Stored data:
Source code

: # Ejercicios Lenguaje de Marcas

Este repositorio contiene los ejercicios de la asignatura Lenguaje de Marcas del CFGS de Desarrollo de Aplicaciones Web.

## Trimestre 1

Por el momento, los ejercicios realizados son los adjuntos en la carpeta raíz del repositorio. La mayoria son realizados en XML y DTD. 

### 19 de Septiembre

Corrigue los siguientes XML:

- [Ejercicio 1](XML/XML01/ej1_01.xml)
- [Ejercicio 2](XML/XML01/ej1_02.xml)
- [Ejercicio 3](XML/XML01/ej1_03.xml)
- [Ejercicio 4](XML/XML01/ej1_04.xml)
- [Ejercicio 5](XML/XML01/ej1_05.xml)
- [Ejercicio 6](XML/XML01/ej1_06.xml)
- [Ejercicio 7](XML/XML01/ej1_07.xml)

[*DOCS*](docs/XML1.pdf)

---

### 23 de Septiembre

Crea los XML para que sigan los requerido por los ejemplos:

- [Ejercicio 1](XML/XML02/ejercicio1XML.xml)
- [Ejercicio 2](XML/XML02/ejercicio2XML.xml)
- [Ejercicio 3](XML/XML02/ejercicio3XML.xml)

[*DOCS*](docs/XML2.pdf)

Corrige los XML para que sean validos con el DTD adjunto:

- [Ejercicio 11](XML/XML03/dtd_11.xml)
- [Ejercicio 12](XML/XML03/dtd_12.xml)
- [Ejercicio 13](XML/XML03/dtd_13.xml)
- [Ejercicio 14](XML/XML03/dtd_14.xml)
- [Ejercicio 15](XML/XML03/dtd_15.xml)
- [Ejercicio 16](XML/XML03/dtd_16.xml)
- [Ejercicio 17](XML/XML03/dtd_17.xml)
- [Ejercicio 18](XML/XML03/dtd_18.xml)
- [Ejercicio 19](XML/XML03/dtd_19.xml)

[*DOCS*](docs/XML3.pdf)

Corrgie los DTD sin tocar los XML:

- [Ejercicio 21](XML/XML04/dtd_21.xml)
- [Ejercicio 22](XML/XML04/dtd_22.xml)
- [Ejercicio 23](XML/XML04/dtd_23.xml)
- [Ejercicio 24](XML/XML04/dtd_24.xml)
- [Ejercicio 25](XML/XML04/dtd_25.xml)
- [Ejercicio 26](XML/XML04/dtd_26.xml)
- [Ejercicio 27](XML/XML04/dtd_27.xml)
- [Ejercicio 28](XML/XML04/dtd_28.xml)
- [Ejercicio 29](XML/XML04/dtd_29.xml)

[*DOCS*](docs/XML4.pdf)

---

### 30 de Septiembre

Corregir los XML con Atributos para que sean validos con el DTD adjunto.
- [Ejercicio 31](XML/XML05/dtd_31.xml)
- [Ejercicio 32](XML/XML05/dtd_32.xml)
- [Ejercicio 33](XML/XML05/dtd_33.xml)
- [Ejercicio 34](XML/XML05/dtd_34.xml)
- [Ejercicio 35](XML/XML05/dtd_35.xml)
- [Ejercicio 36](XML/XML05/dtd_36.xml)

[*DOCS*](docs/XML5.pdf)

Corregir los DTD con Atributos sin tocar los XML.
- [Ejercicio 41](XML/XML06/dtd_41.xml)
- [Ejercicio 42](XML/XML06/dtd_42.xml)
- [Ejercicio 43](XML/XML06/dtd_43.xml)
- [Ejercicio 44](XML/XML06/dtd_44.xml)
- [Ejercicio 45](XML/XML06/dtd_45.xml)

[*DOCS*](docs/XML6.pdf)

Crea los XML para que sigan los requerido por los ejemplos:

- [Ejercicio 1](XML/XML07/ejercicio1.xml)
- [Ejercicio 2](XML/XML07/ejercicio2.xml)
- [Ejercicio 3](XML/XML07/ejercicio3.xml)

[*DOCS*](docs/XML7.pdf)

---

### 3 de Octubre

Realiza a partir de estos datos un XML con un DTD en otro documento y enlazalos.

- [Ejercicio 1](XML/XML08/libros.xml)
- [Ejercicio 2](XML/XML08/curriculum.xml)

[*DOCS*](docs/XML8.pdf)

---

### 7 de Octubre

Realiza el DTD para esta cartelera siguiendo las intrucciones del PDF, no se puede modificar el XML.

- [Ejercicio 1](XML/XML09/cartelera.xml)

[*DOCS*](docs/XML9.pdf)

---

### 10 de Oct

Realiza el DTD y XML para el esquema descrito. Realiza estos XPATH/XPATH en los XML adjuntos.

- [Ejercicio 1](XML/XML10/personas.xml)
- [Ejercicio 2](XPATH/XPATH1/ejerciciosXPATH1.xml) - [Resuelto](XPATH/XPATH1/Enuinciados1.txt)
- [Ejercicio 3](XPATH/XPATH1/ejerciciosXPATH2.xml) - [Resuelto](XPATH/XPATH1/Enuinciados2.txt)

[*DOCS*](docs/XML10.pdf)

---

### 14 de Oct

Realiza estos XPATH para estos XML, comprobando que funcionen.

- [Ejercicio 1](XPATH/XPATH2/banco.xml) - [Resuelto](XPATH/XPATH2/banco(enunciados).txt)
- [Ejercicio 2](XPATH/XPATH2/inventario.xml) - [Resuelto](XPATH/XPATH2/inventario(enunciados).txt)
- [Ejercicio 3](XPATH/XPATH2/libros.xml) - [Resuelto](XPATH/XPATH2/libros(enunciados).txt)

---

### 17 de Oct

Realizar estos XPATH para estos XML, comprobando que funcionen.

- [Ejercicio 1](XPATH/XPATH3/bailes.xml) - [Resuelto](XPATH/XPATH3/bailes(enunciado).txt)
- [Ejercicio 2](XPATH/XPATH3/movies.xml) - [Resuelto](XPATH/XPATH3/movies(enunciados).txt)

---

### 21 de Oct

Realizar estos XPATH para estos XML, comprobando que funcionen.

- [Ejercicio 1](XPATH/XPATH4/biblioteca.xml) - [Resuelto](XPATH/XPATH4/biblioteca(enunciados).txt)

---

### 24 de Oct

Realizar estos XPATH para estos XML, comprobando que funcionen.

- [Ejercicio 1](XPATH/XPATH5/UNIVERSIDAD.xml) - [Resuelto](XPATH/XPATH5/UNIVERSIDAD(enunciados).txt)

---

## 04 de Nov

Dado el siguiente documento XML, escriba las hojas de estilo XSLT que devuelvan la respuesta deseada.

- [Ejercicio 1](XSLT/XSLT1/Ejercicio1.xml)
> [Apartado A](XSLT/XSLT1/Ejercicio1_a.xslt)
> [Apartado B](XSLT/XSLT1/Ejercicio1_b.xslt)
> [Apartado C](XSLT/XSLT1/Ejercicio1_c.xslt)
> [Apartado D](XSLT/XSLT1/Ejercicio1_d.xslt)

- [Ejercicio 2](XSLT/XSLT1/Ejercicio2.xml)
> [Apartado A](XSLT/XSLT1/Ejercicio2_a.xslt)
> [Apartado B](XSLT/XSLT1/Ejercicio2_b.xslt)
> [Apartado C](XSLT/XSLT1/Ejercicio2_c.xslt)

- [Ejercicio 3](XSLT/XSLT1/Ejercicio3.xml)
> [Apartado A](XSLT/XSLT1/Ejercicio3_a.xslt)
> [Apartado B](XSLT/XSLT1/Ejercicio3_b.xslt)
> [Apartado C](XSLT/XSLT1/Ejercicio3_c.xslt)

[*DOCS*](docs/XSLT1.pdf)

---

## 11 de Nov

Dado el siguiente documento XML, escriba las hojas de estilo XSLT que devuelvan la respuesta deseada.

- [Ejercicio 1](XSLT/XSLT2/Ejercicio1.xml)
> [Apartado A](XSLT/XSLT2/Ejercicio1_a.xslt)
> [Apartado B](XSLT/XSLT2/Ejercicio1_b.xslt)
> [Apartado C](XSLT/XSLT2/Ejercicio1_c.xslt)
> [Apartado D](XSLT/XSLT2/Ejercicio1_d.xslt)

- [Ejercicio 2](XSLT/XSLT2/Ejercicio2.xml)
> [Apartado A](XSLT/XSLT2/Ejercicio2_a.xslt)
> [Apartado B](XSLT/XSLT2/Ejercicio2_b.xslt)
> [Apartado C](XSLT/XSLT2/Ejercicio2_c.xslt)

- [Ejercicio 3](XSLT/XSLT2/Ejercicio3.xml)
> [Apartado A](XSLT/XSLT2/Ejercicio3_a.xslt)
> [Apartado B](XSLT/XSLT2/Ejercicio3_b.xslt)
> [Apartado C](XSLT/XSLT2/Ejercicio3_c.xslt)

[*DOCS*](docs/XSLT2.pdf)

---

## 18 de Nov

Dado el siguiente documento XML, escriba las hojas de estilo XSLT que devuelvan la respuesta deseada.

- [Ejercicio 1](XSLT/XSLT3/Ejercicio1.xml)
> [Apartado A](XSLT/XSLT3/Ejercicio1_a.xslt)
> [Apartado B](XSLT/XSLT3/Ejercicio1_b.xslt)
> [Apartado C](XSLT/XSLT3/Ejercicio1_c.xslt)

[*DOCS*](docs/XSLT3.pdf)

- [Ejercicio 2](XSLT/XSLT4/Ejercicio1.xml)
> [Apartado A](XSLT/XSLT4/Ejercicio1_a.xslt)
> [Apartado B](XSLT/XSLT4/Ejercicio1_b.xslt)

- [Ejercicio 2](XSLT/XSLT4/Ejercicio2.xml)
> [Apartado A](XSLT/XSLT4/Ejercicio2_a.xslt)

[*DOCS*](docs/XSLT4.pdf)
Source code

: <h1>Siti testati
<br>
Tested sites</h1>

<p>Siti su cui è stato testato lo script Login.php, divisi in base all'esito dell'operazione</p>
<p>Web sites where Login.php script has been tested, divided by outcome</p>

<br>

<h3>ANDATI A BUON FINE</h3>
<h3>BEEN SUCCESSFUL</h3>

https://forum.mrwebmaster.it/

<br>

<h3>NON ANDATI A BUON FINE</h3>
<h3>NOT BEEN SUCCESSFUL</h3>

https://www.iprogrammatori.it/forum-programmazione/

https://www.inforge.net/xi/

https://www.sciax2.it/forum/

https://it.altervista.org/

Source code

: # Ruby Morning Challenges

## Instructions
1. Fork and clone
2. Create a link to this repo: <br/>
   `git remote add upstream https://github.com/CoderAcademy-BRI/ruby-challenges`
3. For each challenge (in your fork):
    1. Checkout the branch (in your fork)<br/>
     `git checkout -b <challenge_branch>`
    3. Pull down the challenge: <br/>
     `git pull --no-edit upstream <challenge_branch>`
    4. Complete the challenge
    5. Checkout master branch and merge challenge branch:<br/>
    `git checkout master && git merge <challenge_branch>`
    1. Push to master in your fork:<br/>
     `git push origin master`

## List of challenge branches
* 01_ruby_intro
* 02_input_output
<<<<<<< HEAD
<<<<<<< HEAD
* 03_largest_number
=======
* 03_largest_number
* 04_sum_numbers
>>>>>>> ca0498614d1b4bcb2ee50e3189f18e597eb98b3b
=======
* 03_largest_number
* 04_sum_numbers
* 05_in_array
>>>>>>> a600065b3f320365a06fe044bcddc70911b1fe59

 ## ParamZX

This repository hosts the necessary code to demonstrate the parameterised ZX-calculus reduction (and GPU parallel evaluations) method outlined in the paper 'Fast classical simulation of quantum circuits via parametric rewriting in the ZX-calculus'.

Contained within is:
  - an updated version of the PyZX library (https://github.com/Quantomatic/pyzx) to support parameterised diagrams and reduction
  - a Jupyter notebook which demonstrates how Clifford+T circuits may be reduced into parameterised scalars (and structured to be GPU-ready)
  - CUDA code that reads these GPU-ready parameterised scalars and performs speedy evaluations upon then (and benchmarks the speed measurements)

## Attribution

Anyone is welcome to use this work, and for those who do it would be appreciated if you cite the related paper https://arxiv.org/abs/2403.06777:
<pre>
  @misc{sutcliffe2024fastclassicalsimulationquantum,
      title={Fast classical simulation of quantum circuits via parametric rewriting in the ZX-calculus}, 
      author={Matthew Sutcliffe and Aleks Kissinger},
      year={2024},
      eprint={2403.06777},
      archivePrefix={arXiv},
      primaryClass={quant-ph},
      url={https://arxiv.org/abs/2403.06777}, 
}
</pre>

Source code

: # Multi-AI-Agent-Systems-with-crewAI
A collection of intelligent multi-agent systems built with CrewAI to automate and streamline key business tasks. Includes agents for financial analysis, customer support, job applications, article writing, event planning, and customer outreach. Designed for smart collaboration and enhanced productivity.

● **TASK REQUIREMENTS**:
What lines of the data contain the string "FINE"? List them.

● **RESPONSE AREA**:
<h3>ANDATI A BUON FINE</h3>
<h3>NON ANDATI A BUON FINE</h3>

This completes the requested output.